CASE In January, the RBI had suggested allowing the transfer of shares by a nonresident investor at a price higher than their fair value in view of the Indian partner’s contractual commitments in the Tata-DoCoMo case.
The policy allowed for a fair valuation different from the exit valuation agreed between the two investors in the telecom venture.
The RBI’s view was that the contractual agreement should be honoured and pitched for a change in policy.
The finance ministry, wary of changing the existing policy in one instance, asked RBI to take a view on the case in line with the central bank’s own guidelines. It subsequently took over jurisdiction of the policy in the February budget.
CASE FOR MORE FELXIBILITY
The Narendra Modi-led government, which has launched the Make in India initiative among others to boost economic activity , is keen to attract foreign capital to spur the country’s manufacturing sector. Last week, the union cabinet cleared a policy to allow fungibility of all forms of foreign capital within sectoral caps as part of its drive to make the country a more attractive destination for overseas investors. The review of the `call and put option’ pricing rules are part of the government’s push to iron out difficulties they posed for investment of risk capital in emerging areas.
The central bank had also written to the finance ministry on the issue of pricing norms governing exits and the need to re-examine the existing policy.Industry has sought changes as well.
“The pricing norms should facilitate the execution of the real commercial understanding between the parties, especially concerning the putcall option pricing for the deal, irrespective of the fair market valuation of the shares,“ said Punit Shah, partner, Dhruva Advisors.
A `call’ option allows the holder to buy shares in an entity at an agreed price, while a `put’ option allows an investor to sell.
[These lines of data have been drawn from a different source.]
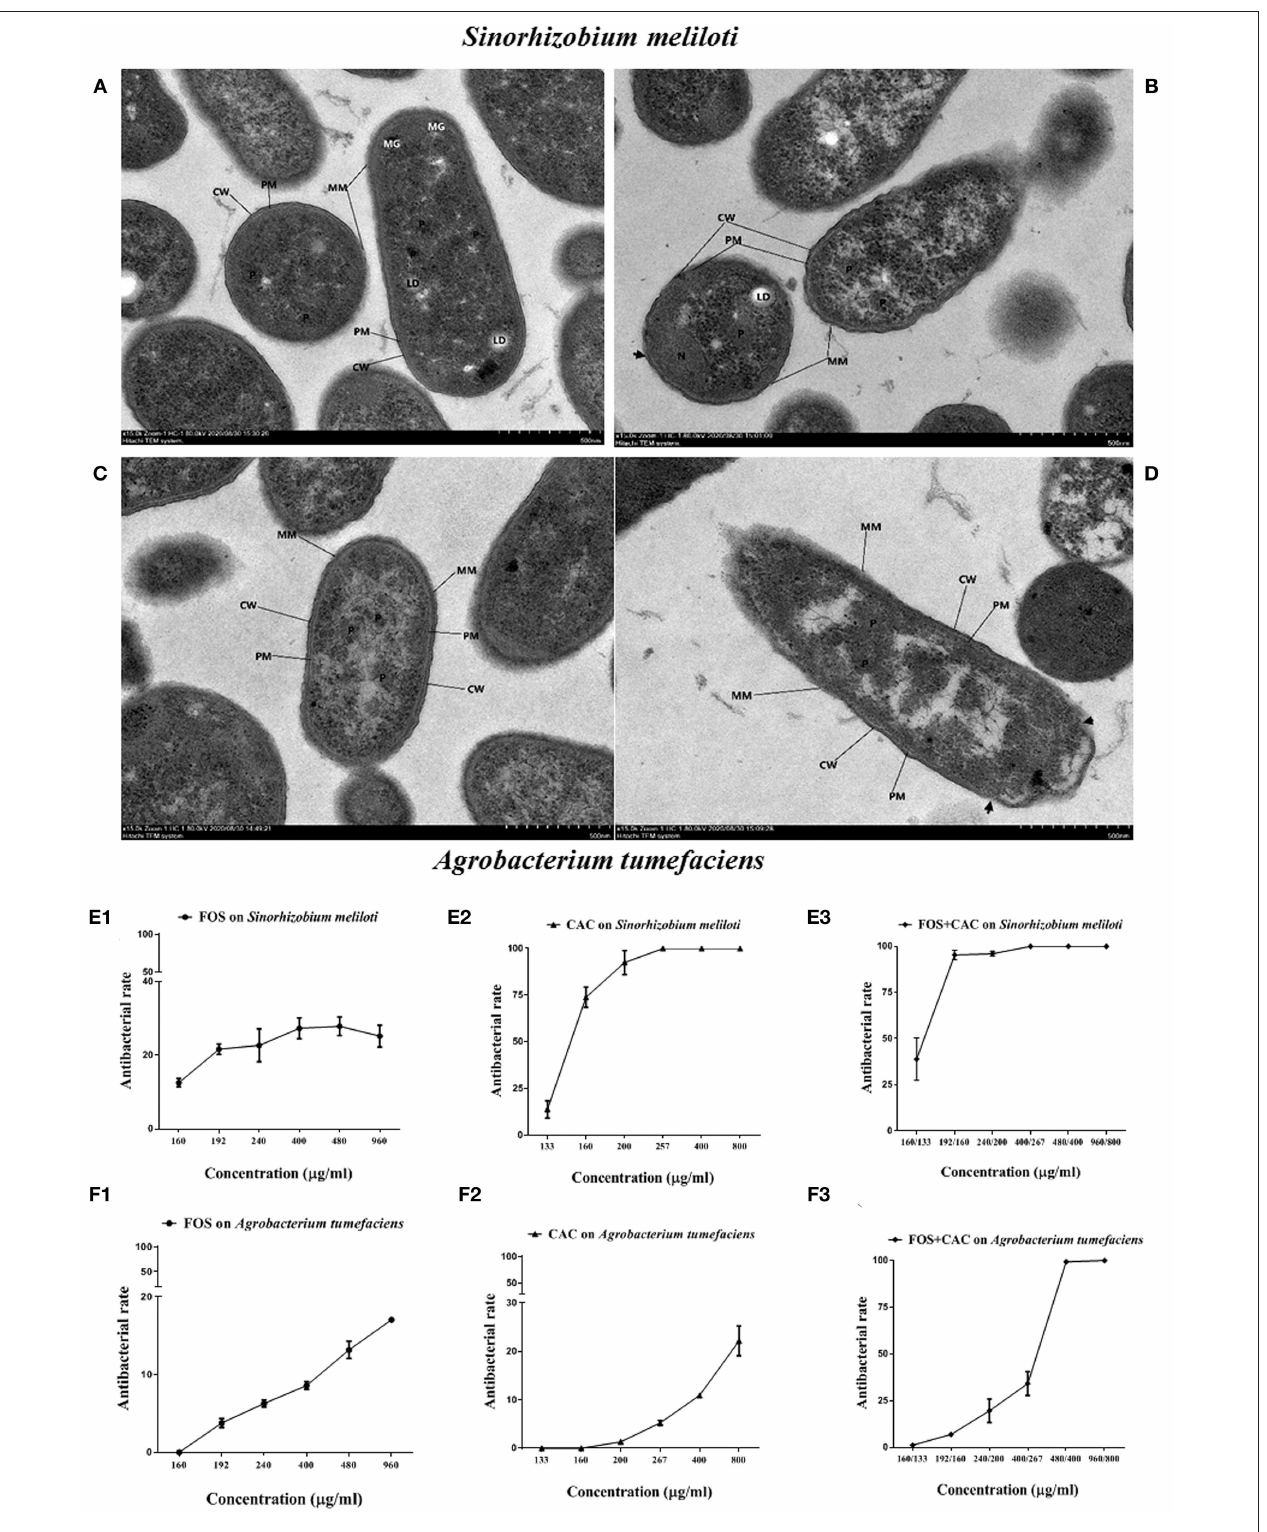
FIGURE 4 | TEM images and antibacterial rate on two substitute bacteria of Ca .Las with FOS or/and CAC. (A) Control image of Sinorhizobium meliloti . (B) TEM image of Sinorhizobium meliloti with FOS + CAC (400/267 µ g/mL) treatment. (C) Control image of Agrobacterium tumefaciens ; the cell membrane (PM) is intact, no obvious plasmolysis and membrane breakage and dissolution are seen, and the periplasmic interval is normal. (D) TEM image of Agrobacterium tumefaciens with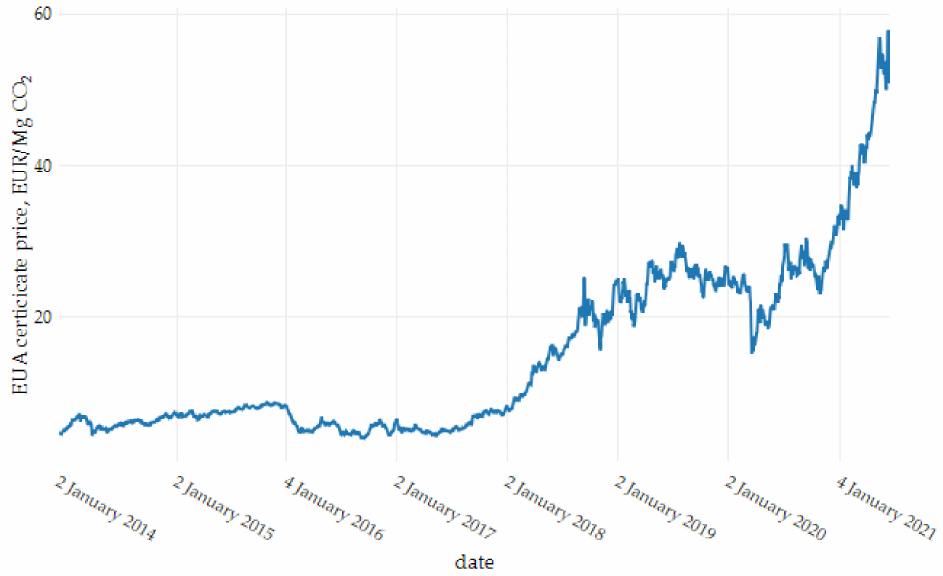
Figure 1. EUA certificate prices in 2014–2021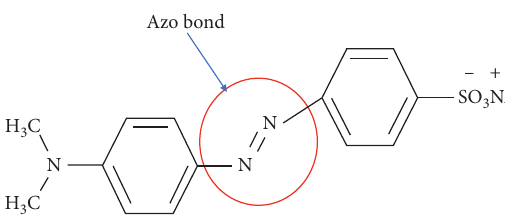
Figure 5: Structure of methyl orange. Methyl orange is an orange organic dye that contains a strong azo bond that is not degradable under normal conditions commonly used in titrations as a pH indicator and textile industries for dyeing and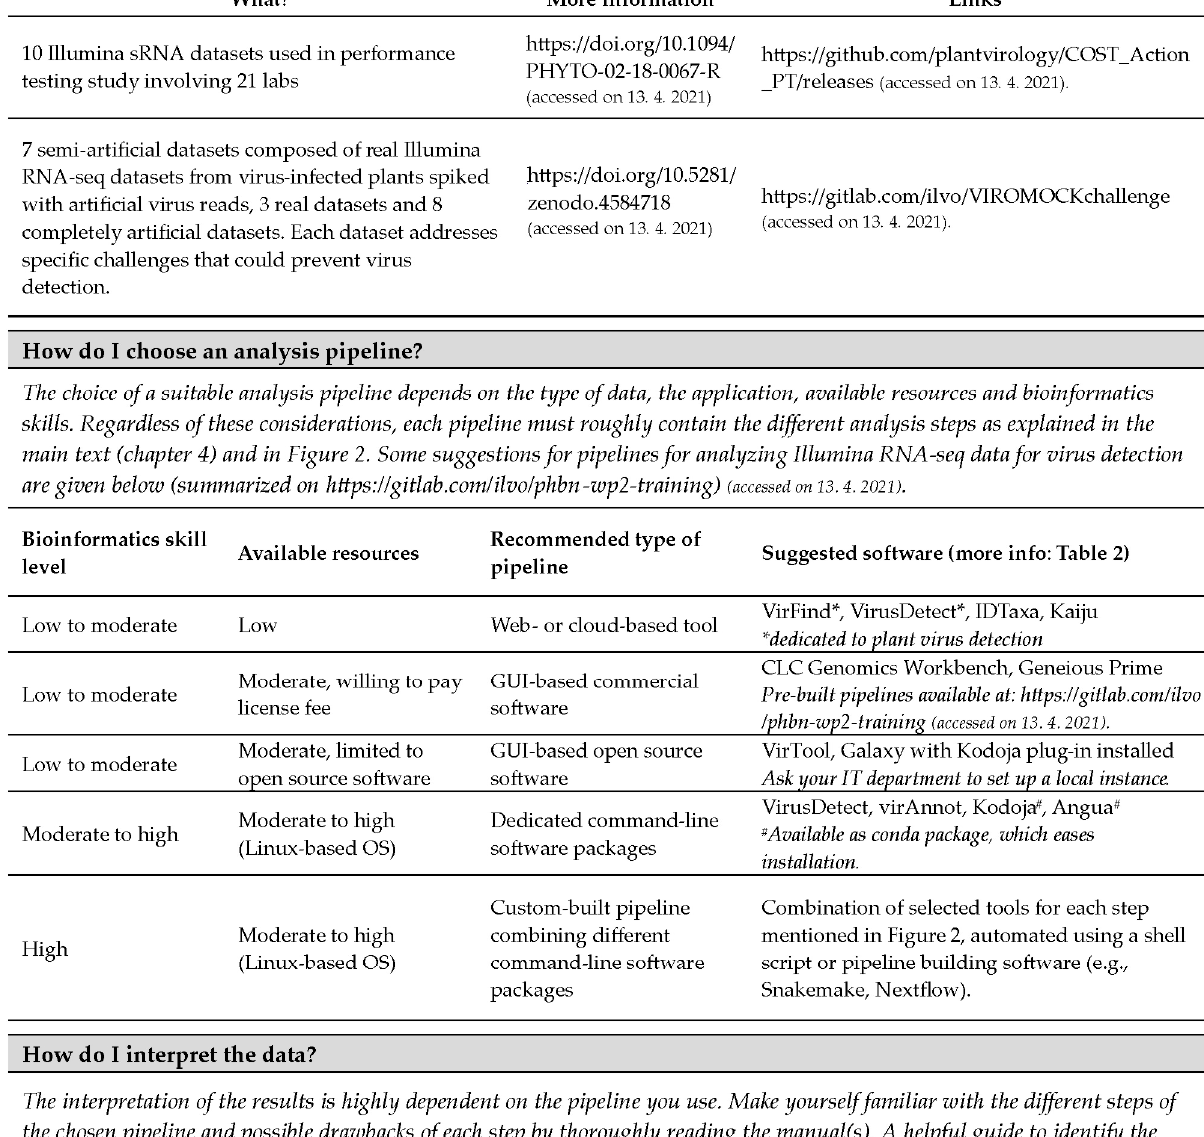
Figure 5. Quick-start guide assisting selection of analysis approaches for plant virus detection from HTS data.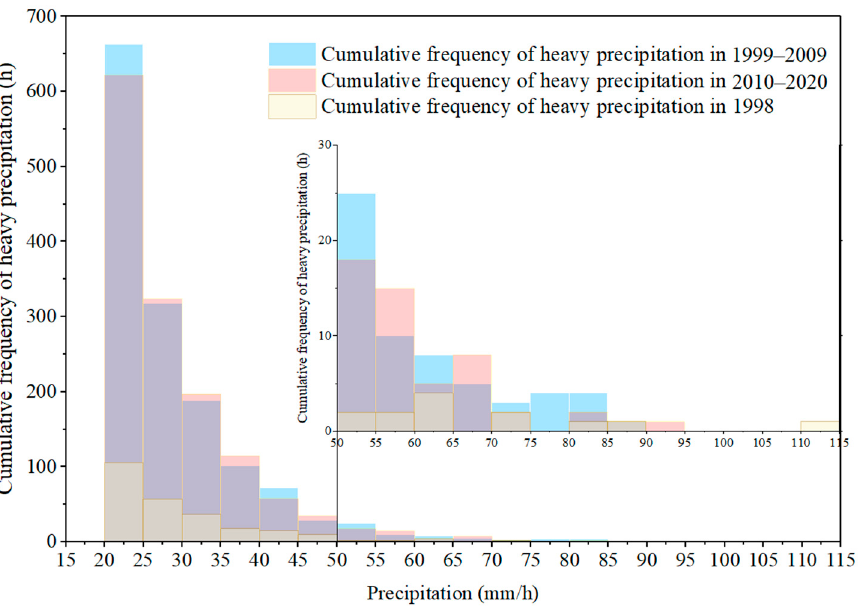
Figure 3. Vertical distribution of accumulative frequency of heavy precipitation in 1999–2009, 2010–2020 and 1998.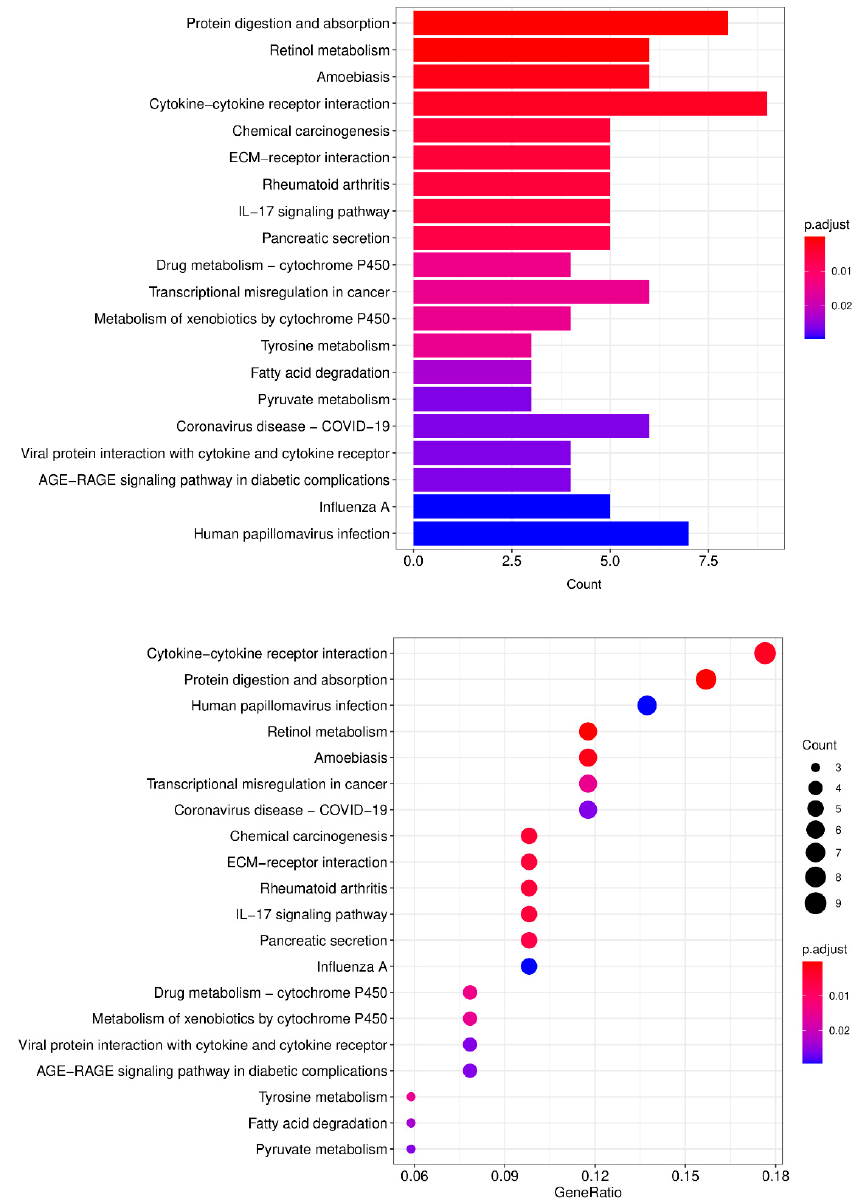
Figure 4. KEGG enrichment analysis results of the DEGs.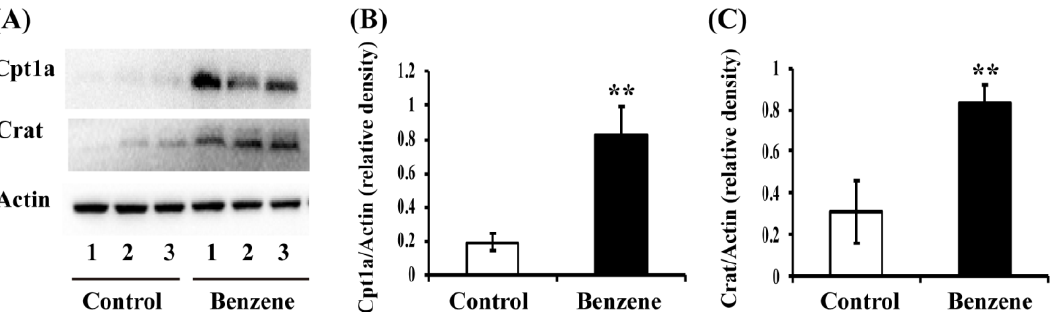
Figure 3. Benzene induces increased expression of key fatty acid (FA) transport proteins in mouse BM cells. Male C3H/He mice were exposed to benzene for 4 weeks, and BM cells were collected. Then, Cpt1a and Crat protein levels were detected by Western blot ( A ). The relative expression of Cpt1a ( B ) and Crat ( C ) was calculated by densitometric scanning of band intensity. Values are mean ± SD; ** p < 0.01, compared with control group.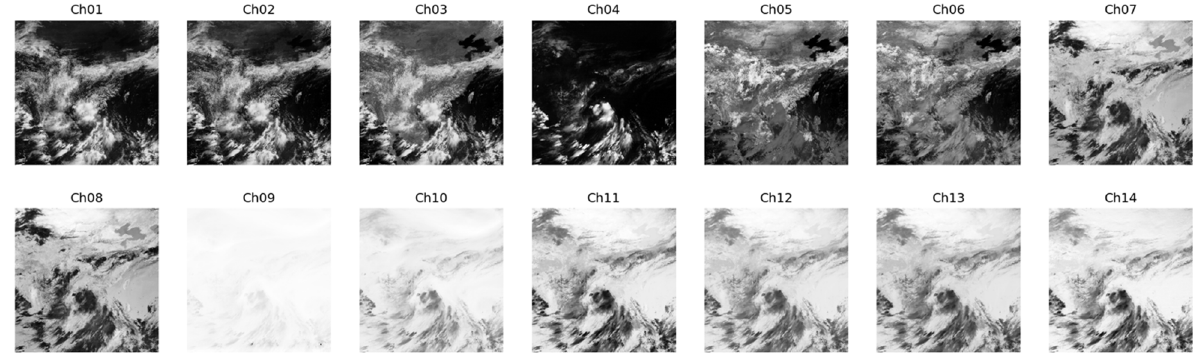
Figure 1. Examples of AGRI all-channel observation images.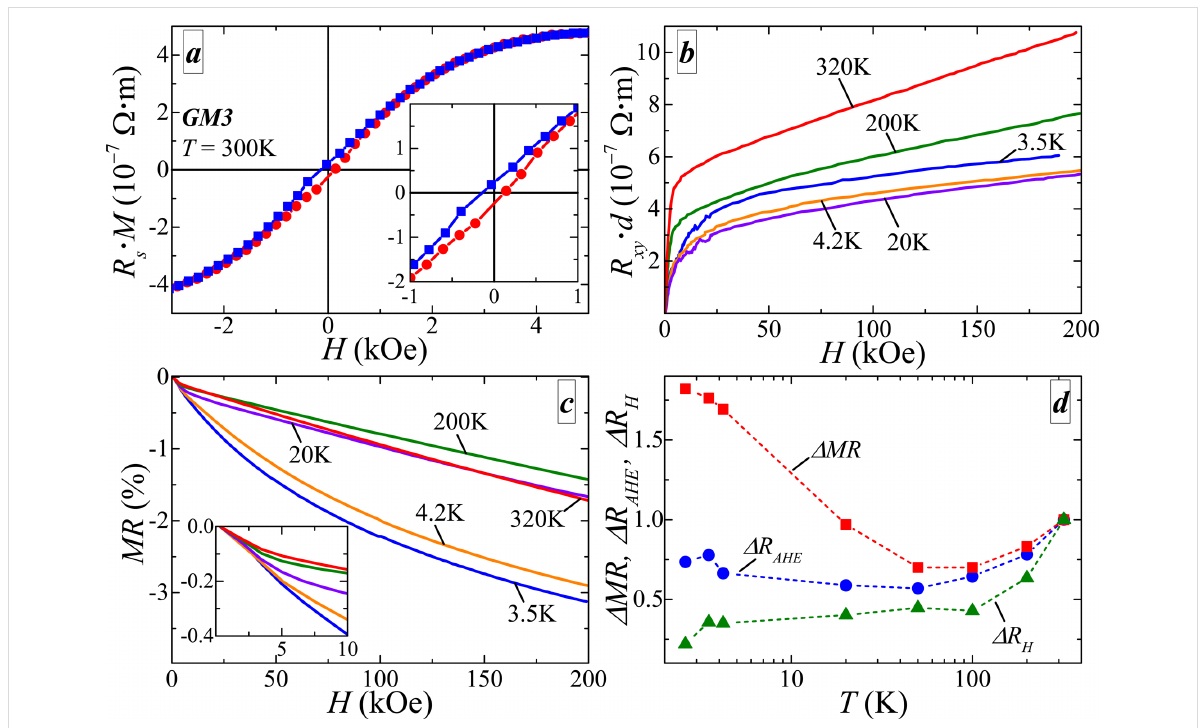
Figure 3: Magnetotransport properties of sample GM3: (a) Field dependence of the anomalous Hall component at 300 K (the linear background is subtracted). The slope of the curve correlates with the sign of the charge carriers (holes), i.e., the observed AHE is positive. The inset demonstrates hysteresis behaviour at low fields. (b) Field dependence of the Hall resistance up to H = 200 kOe at various temperatures. (c) Magnetoresistance at various temperatures. The inset shows the low-field part of the presented curves. (d) Temperature dependence of the high-field magnetoresistance Δ MR (at H = 200 kOe), saturated AHE amplitude Δ R AHE and Hall slope Δ R H normalized by the corresponding values at T = 320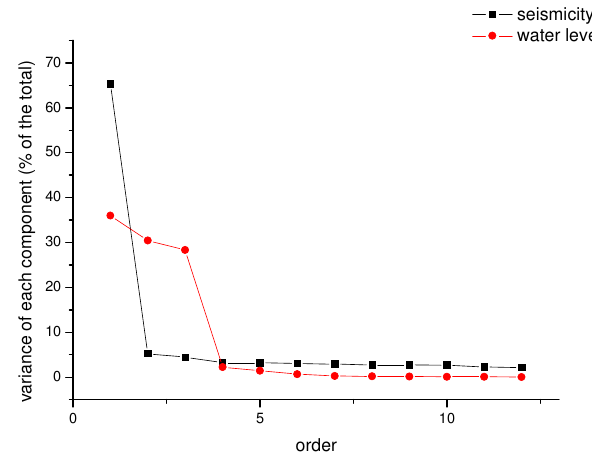
Fig. 5. Variance λ k of each component of the investigated time se- ries as percentage of the total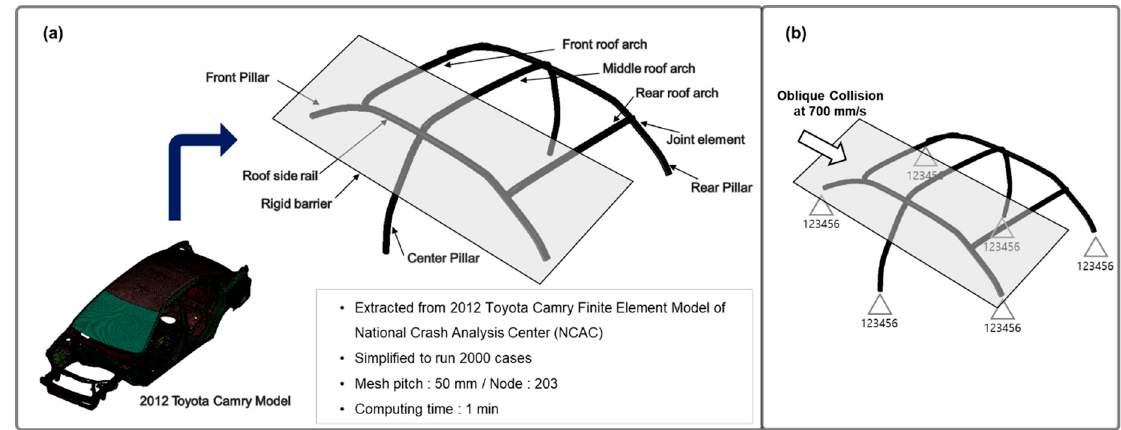
Figure 1. ( a ) Simplified finite element (FE) roof crush model from 2012 Toyota Camry model [21], ( b ) Oblique collision to simulate the rollover-driven roof impact and boundary conditions. Table 2. Design variables of optimization for 2000 body-in-white (BIW) models. Parts Variation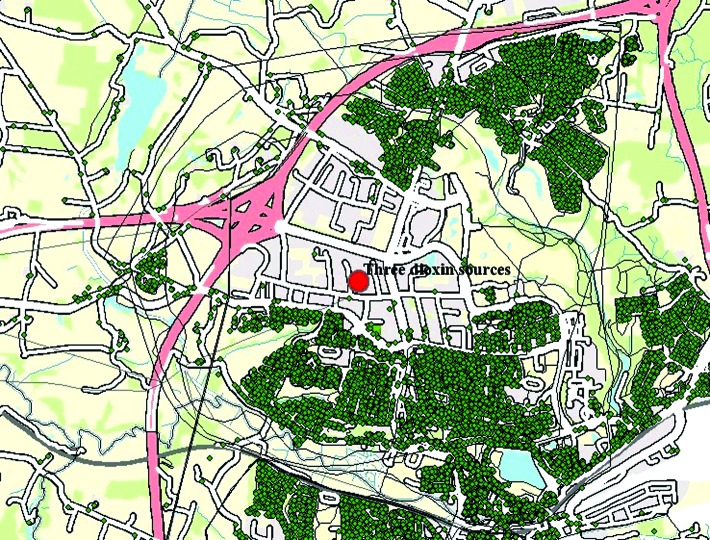
Map of Kolding Town with dioxin source in red and address points in green .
Though popular, these instruments were not looked upon with too much favour by the RBI as it was worried that they would lead to foreign debt coming in disguised as equity.
Put options, which give special rights to foreign investors to sell back equity if certain conditions such as timely listing are not fulfilled by Indian company, were seen largely as facilitating debt flows that would go out after a certain period.
In 2011, the Department of Industrial Policy and Promotion (DIPP), taking its cue from the RBI, had even banned these instruments but soon retracted the policy measure over fears it could slow down foreign investment.
In 2013 the RBI, finance ministry, market regulator Securities and Exchange Board of India (Sebi) and DIPP reached an understanding on these instruments and agreed to allow them with a one-year lock-in period after adhering to pricing norms.
In its rules, the RBI said exits could not be at a price higher than that arrived at on the basis of return on equity, a change from the earlier norm based on the discounted cash flow method it had specified. After representations against this condition, in July 2014, the RBI said any internationally recognised pricing methodology would be accepted.
The RBI’s views in the case of Tata NTT DoCoMo were thus seen as a complete reversal of its earlier stance against such instruments.
Let Them Plan Their Exit
The rules for pricing of `call and put option’ have rarely been objective, informed more often than not by the fear of debt entering in the guise of equity. Such fears do not sit well with India’s attempts to bring private equity and venture capital to fund avalanche of ideas by the internet generation.And India’s external account is no longer vulnerable to a few billion dollars flowing out. Investors putting up risk money to funds innovation need to be commensurately rewarded. Simpler rules are called for to govern how companies provide exit to foreign investors. Within a broad framework this needs to be left to the companies.